The importance of obtaining freeholder consent for alterations can often be overlooked or ignored by leaseholders but can be one that proves to have vast and costly consequences.

Typically most residential leases will contain a clause which requires leaseholders to obtain prior written consent from the Landlord / Freeholder before undertaking alterations to their leasehold property; this could be an extension, removal of a party wall, alterations to plumbing or electrical services or even changing the flooring.

By failing to obtain the relevant consent, leaseholders can leave themselves susceptible to future problems when they wish to sell their property.  Equally, provision of consent without understanding the process or requirements, can leave Landlords or Directors of RTM and RMC Companies open to future legal challenges.


The Good:

Putting aside any legal requirements, communicating any aspirations you have in altering your unit, prior to carrying out any works, with the managing agent / Freeholder is highly recommended. Doing so:

  • Allows the managing agent / Freeholder to notify you of the requirements of your lease as well as any potential pitfalls
  • Allows the managing agent / Freeholder to communicate with your neighbours to inform them of any potential disruption
  • Allows the managing agent / Freeholder ensure your contractors are competent, sufficiently insured and made aware of all Health and Safety information relevant to your building

Including the fact there almost certainly is a legal requirement for leaseholders to obtain consent, quite simply, why wouldn’t you? The process shouldn’t be too strenuous and consent should not be unreasonably withheld.
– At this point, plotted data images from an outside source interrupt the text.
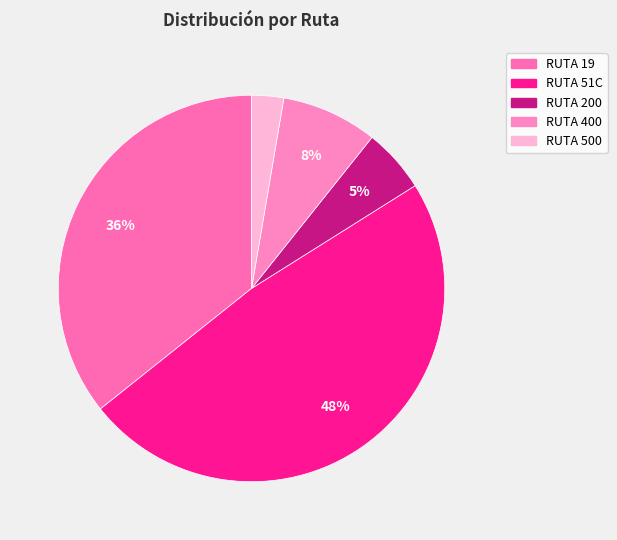

What is the smallest slice in the pie chart?

RUTA 500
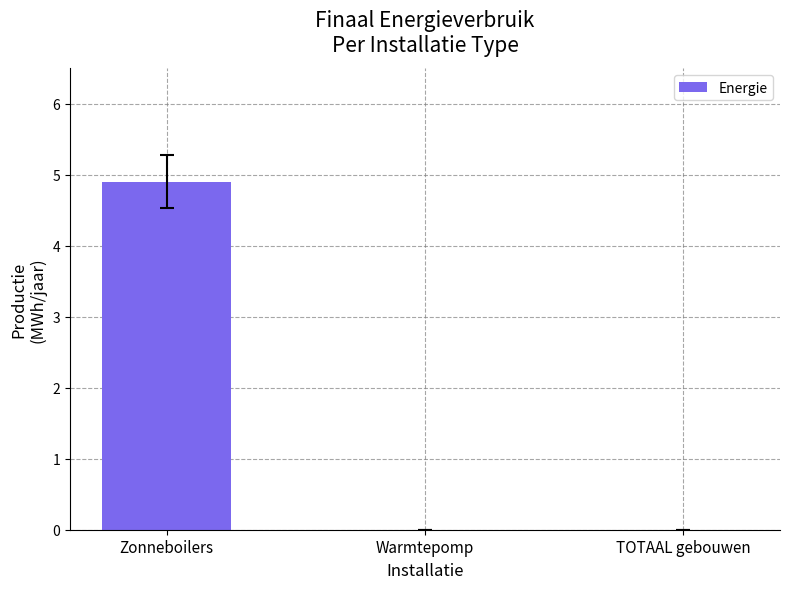

Is it true that the value at TOTAAL gebouwen is 3.0?

False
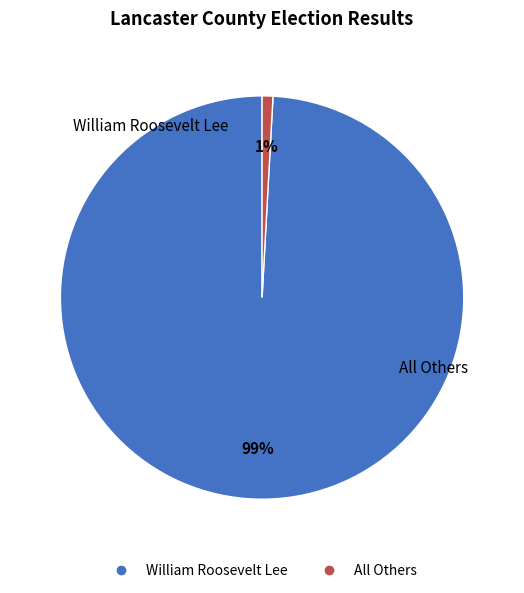

True or false: All Others accounts for 1% of the total.

True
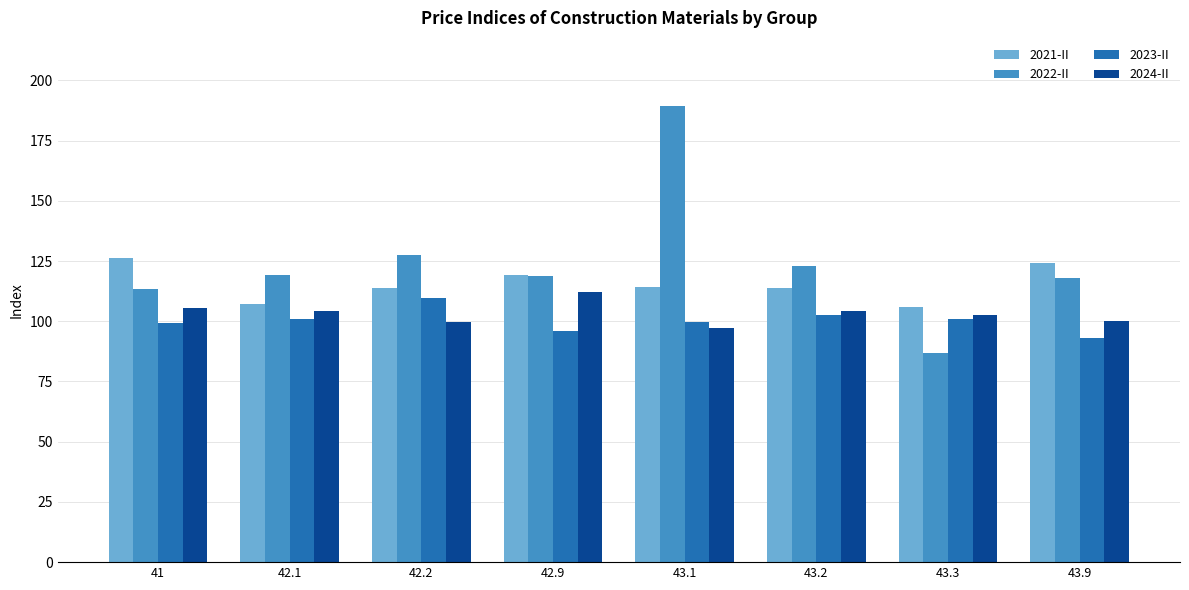

What is the difference between the 2021-II values at 41 and 43.1?

12.1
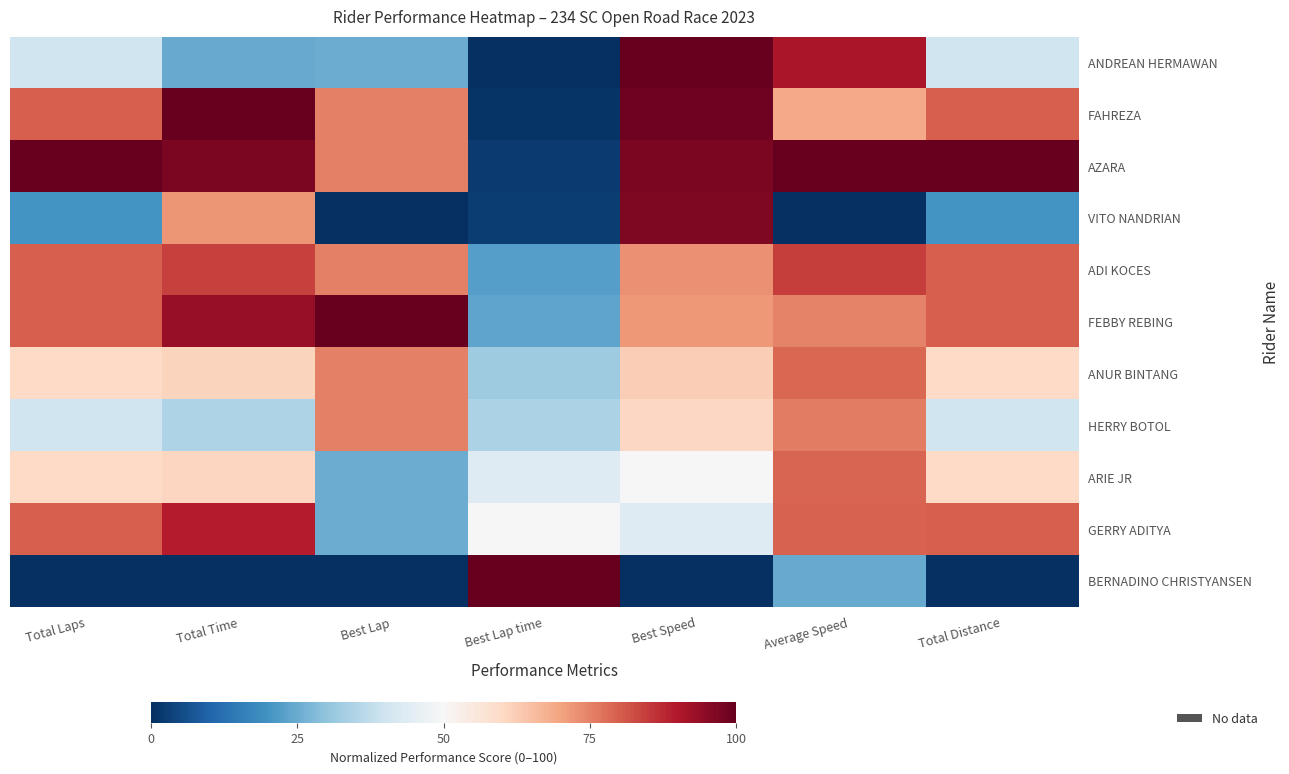

Which label corresponds to the largest value in the chart?

Best Speed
If you have any queries, please contact us. It is your home after all. We are here to help where we can.


The Bad:

We often encounter the attitude, “I own the flat and I can do what I want”. Whilst it is an understandable position to adopt, legally this is incorrect. Nevertheless and putting the legalities to one side, why wouldn’t you want to:

  • Keep your neighbours onside? If the shoe was on the other foot, wouldn’t you appreciate the heads up about works potentially taking place?
  • Make sure the contractors you hire are looked after and aware of any potential risks, not only their own health / life but that of neighbouring residents within the building

Cutting corners does not save time nor money… indeed, as you will hear below, it could be quite the opposite.


The Ugly:

(Based on true events) No consent was sought from the leaseholder and their contractors were instructed to start renovation works. Unfortunately the contractors cut into the ceiling and, unbeknown to them, disturbed asbestos present in the roof space. The contractors had spent days working in and around asbestos, in complete ignorance. By chance we were undertaking a routine inspection of the block, and were meeting with the asbestos removal contractor, when asbestos materials were identified and the error was uncovered.  We had to ask the contractors to immediately down tools and leave site, as well as isolate the area. As a result of all this, the leaseholder had to pay thousands in clean up costs, the works were pushed back weeks… and still had to go through the process of applying for consent to undertake the works.

The moral of the story? If you are unsure, please contact us. If you don’t get Freeholder consent, and are required to, it could prove dangerous, costly and incredibly time-consuming.


Of course, it’s not just leaseholders who are impacted by all this.

Directors and Freeholders need to make sure they are aware of their responsibilities. As previously mentioned, most leases state permission cannot be unreasonably withheld but that does not mean Directors / Freeholders should just agree. There are other potential trip hazards which need to be taken into consideration, such as Duval v 11-13 Randolph Crescent Limited. Here a landlord in a block of flats breached a mutual enforcement obligation, by licensing one flat tenant to carry out alterations where there was an absolute prohibition against those alterations brought into focus.

Basically, when faced with requests for consents under a lease, landlords should only grant it where the terms of the lease allow them to do so.

As you can see, this whole area can be incredibly tricky. Or it can be if you don’t have experienced and knowledgeable property managers. At Wishtower, we work with our leaseholders, clients and/or directors to ensure the process of consent for alterations is dealt with smoothly and efficiently. We’re on hand to offer guidance so that you don’t experience unnecessary stress, nor incur unnecessary costs. We try to offer guidance to leaseholders, Right to Manage companies and Residential Management Committees on their obligations, and ensured that they approach alterations and improvements in the right way. We do this to maintain good relationships with all parties, to keep everyone safe, make the process as stress-free as possible as well as trying to ensure compliance.


This update is provided free of charge for information purposes only: it does not constitute legal advice and should not be relied upon as such. No responsibility for the accuracy and/or correctness of the information and commentary set out in the article, or for any consequences of relying on it, is assumed or accepted by any member of Wishtower or by Wishtower as a whole.